PySpark extension types - AWS Glue
Services or capabilities described in AWS documentation might vary by Region. To see the differences applicable to the AWS European Sovereign Cloud Region, see the AWS European Sovereign Cloud User Guide.

PySpark extension types

The types that are used by the AWS Glue PySpark extensions.

DataType

The base class for the other AWS Glue types.

__init__(properties={})
  • properties – Properties of the data type (optional).

typeName(cls)

Returns the type of the AWS Glue type class (that is, the class name with "Type" removed from the end).

  • cls – An AWS Glue class instance derived from DataType.

jsonValue( )

Returns a JSON object that contains the data type and properties of the class:

{ "dataType": typeName, "properties": properties }

AtomicType and simple derivatives

Inherits from and extends the DataType class, and serves as the base class for all the AWS Glue atomic data types.

fromJsonValue(cls, json_value)

Initializes a class instance with values from a JSON object.

  • cls – An AWS Glue type class instance to initialize.

  • json_value – The JSON object to load key-value pairs from.

The following types are simple derivatives of the AtomicType class:

  • BinaryType – Binary data.

  • BooleanType – Boolean values.

  • ByteType – A byte value.

  • DateType – A datetime value.

  • DoubleType – A floating-point double value.

  • IntegerType – An integer value.

  • LongType – A long integer value.

  • NullType – A null value.

  • ShortType – A short integer value.

  • StringType – A text string.

  • TimestampType – A timestamp value (typically in seconds from 1/1/1970).

  • UnknownType – A value of unidentified type.

DecimalType(AtomicType)

Inherits from and extends the AtomicType class to represent a decimal number (a number expressed in decimal digits, as opposed to binary base-2 numbers).

__init__(precision=10, scale=2, properties={})
  • precision – The number of digits in the decimal number (optional; the default is 10).

  • scale – The number of digits to the right of the decimal point (optional; the default is 2).

  • properties – The properties of the decimal number (optional).

EnumType(AtomicType)

Inherits from and extends the AtomicType class to represent an enumeration of valid options.

__init__(options)
  • options – A list of the options being enumerated.

 collection types

ArrayType(DataType)

__init__(elementType=UnknownType(), properties={})
  • elementType – The type of elements in the array (optional; the default is UnknownType).

  • properties – Properties of the array (optional).

ChoiceType(DataType)

__init__(choices=[], properties={})
  • choices – A list of possible choices (optional).

  • properties – Properties of these choices (optional).

add(new_choice)

Adds a new choice to the list of possible choices.

  • new_choice – The choice to add to the list of possible choices.

merge(new_choices)

Merges a list of new choices with the existing list of choices.

  • new_choices – A list of new choices to merge with existing choices.

MapType(DataType)

__init__(valueType=UnknownType, properties={})
  • valueType – The type of values in the map (optional; the default is UnknownType).

  • properties – Properties of the map (optional).

Field(Object)

Creates a field object out of an object that derives from DataType.

__init__(name, dataType, properties={})
  • name – The name to be assigned to the field.

  • dataType – The object to create a field from.

  • properties – Properties of the field (optional).

StructType(DataType)

Defines a data structure (struct).

__init__(fields=[], properties={})
  • fields – A list of the fields (of type Field) to include in the structure (optional).

  • properties – Properties of the structure (optional).

add(field)
  • field – An object of type Field to add to the structure.

hasField(field)

Returns True if this structure has a field of the same name, or False if not.

  • field – A field name, or an object of type Field whose name is used.

getField(field)
  • field – A field name or an object of type Field whose name is used.

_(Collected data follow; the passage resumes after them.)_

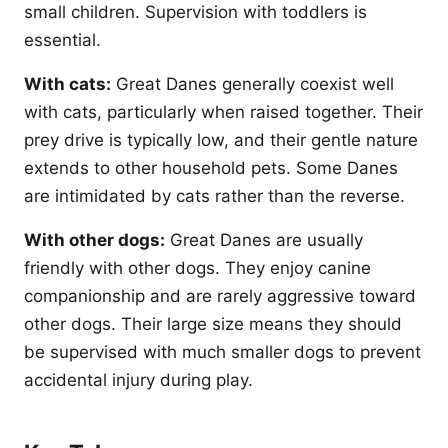
small children. Supervision with toddlers is
essential.
With cats:
Great Danes generally coexist well
with cats, particularly when raised together. Their
prey drive is typically low, and their gentle nature
extends to other household pets. Some Danes
are intimidated by cats rather than the reverse.
With other dogs:
Great Danes are usually
friendly with other dogs. They enjoy canine
companionship and are rarely aggressive toward
other dogs. Their large size means they should
be supervised with much smaller dogs to prevent
accidental injury during play.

If the structure has a field of the same name, it is returned.

EntityType(DataType)

__init__(entity, base_type, properties)

This class is not yet implemented.

 other types

DataSource(object)

__init__(j_source, sql_ctx, name)
  • j_source – The data source.

  • sql_ctx – The SQL context.

  • name – The data-source name.

setFormat(format, **options)

getFrame()

Returns a DynamicFrame for the data source.

DataSink(object)

__init__(j_sink, sql_ctx)
  • j_sink – The sink to create.

  • sql_ctx – The SQL context for the data sink.

setFormat(format, **options)

setAccumulableSize(size)
  • size – The accumulable size to set, in bytes.

writeFrame(dynamic_frame, info="")
  • dynamic_frame – The DynamicFrame to write.

  • info – Information about the DynamicFrame (optional).

write(dynamic_frame_or_dfc, info="")

Writes a DynamicFrame or a DynamicFrameCollection.

  • dynamic_frame_or_dfc – Either a DynamicFrame object or a DynamicFrameCollection object to be written.

  • info – Information about the DynamicFrame or DynamicFrames to be written (optional).